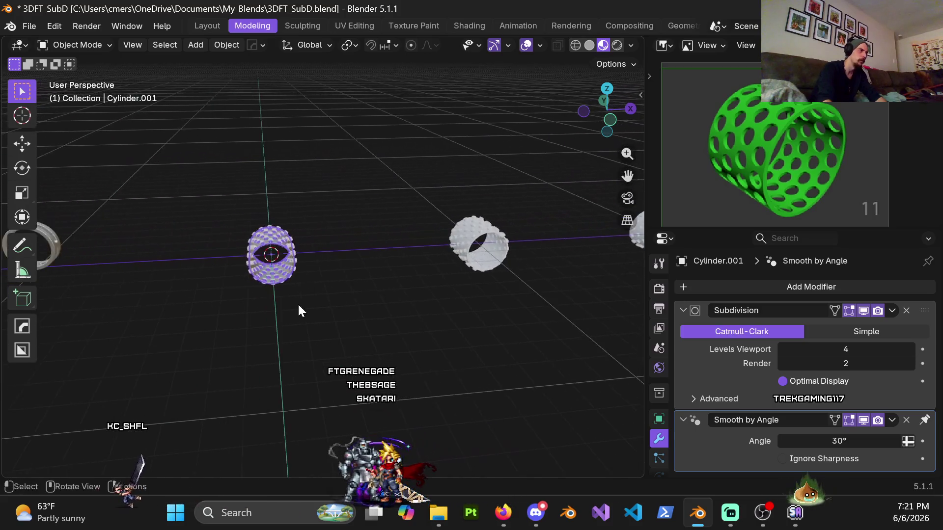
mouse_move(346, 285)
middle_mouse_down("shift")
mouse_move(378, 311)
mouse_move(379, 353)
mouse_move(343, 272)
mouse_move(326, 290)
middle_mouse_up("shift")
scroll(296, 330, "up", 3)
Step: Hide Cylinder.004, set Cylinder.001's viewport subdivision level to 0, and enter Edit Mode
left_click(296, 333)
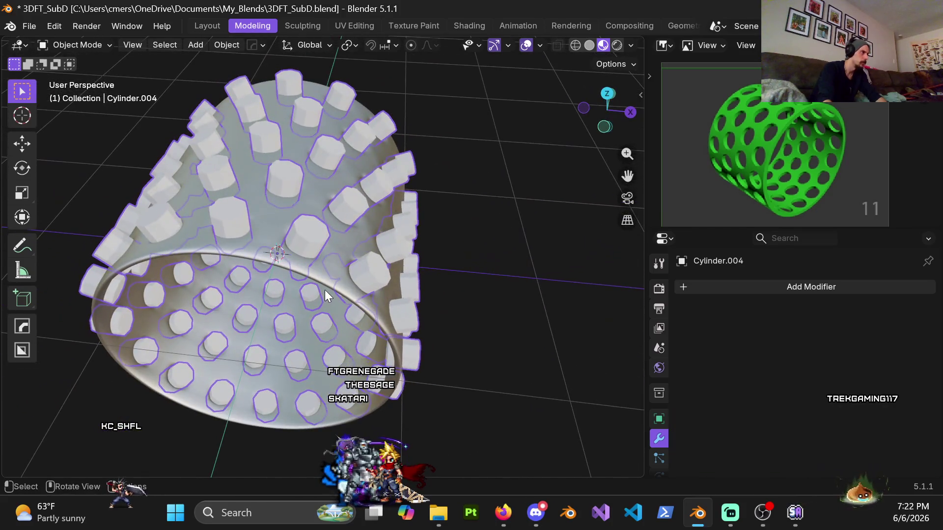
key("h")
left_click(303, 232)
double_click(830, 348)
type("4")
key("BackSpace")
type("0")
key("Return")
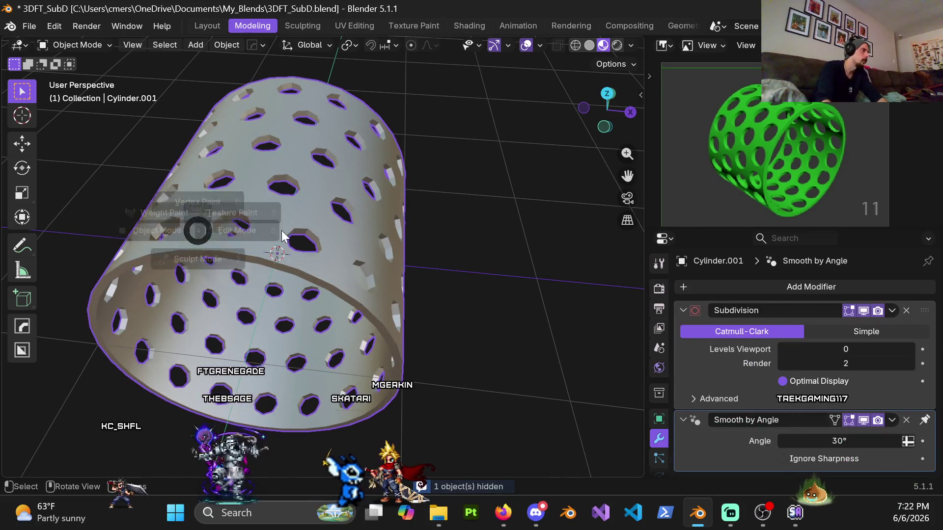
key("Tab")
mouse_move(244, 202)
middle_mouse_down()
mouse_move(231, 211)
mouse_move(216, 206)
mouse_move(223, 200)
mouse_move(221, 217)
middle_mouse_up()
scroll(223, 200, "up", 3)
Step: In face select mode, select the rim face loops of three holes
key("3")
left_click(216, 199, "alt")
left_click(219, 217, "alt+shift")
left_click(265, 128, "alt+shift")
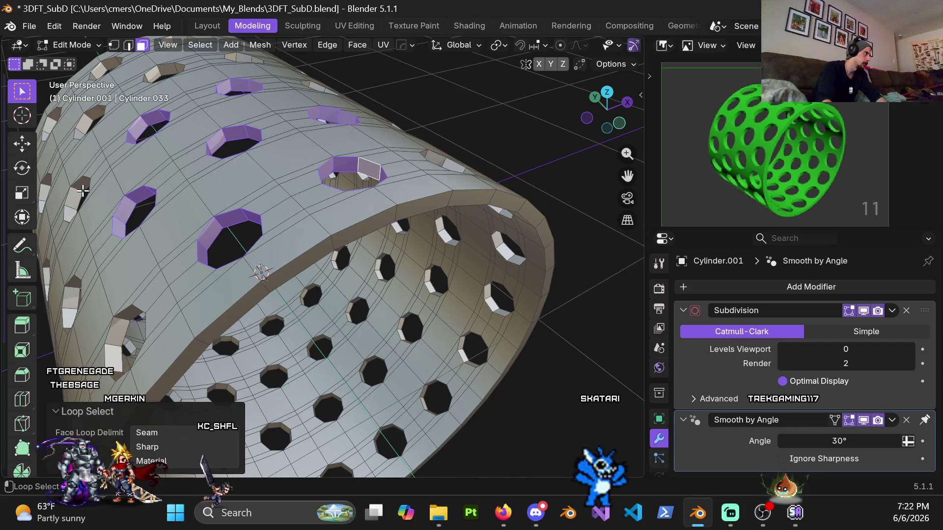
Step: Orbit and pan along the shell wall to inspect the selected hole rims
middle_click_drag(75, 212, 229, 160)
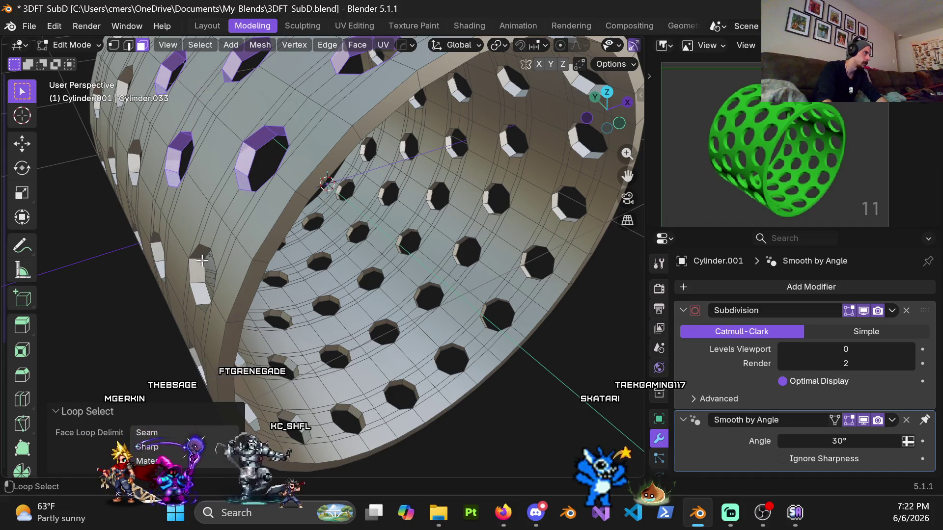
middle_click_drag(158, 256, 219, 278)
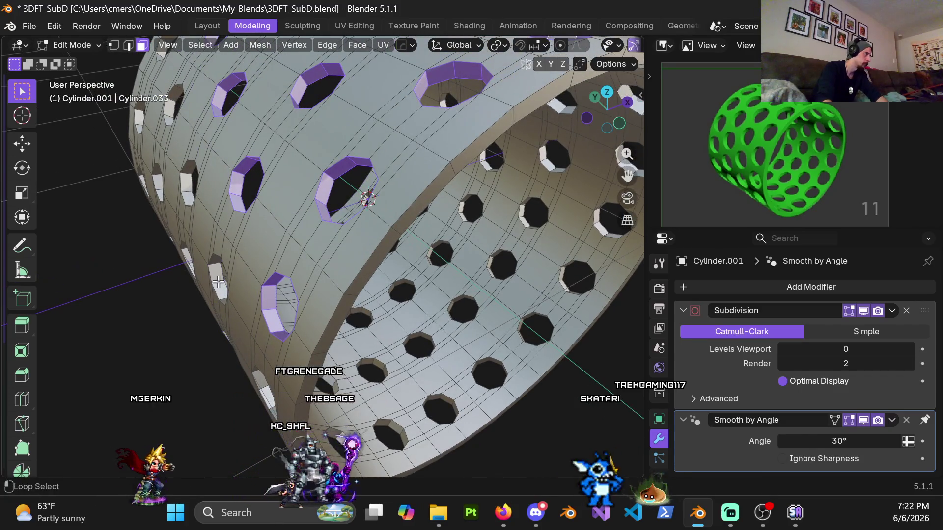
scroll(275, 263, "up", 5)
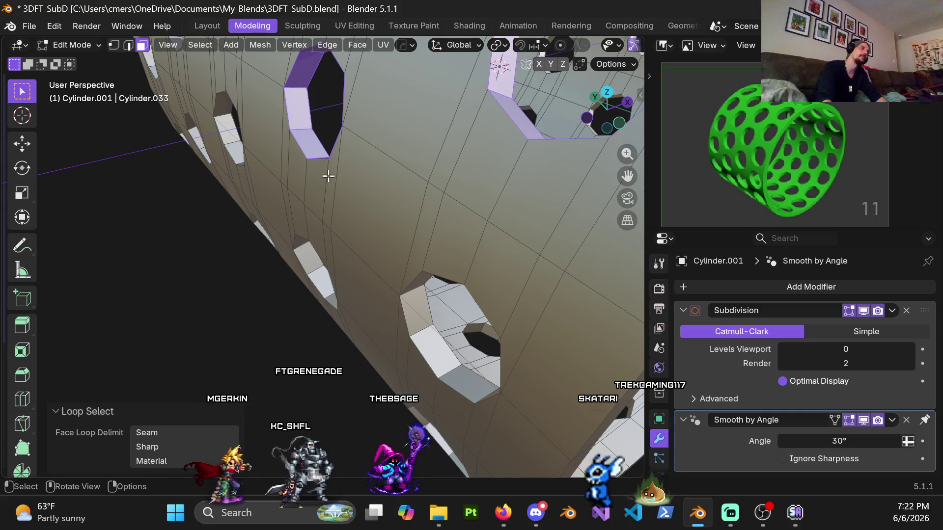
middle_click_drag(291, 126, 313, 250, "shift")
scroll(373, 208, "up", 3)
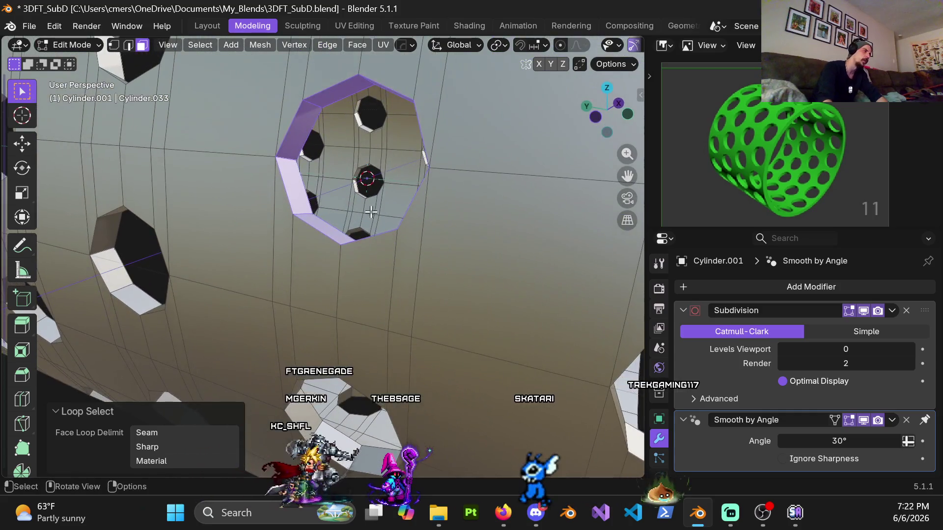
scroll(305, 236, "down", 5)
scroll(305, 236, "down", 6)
☆ ☆ ☆ ☆ ☆ ☆ ☆
## [Your assignment]
Drop the pictures; repeat the listing above exactly.

## [Exercise result]
mouse_move(346, 285)
middle_mouse_down("shift")
mouse_move(378, 311)
mouse_move(379, 353)
mouse_move(343, 272)
mouse_move(326, 290)
middle_mouse_up("shift")
scroll(296, 330, "up", 3)
Step: Hide Cylinder.004, set Cylinder.001's viewport subdivision level to 0, and enter Edit Mode
left_click(296, 333)
key("h")
left_click(303, 232)
double_click(830, 348)
type("4")
key("BackSpace")
type("0")
key("Return")
key("Tab")
mouse_move(244, 202)
middle_mouse_down()
mouse_move(231, 211)
mouse_move(216, 206)
mouse_move(223, 200)
mouse_move(221, 217)
middle_mouse_up()
scroll(223, 200, "up", 3)
Step: In face select mode, select the rim face loops of three holes
key("3")
left_click(216, 199, "alt")
left_click(219, 217, "alt+shift")
left_click(265, 128, "alt+shift")
Step: Orbit and pan along the shell wall to inspect the selected hole rims
middle_click_drag(75, 212, 229, 160)
middle_click_drag(158, 256, 219, 278)
scroll(275, 263, "up", 5)
middle_click_drag(291, 126, 313, 250, "shift")
scroll(373, 208, "up", 3)
scroll(305, 236, "down", 5)
scroll(305, 236, "down", 6)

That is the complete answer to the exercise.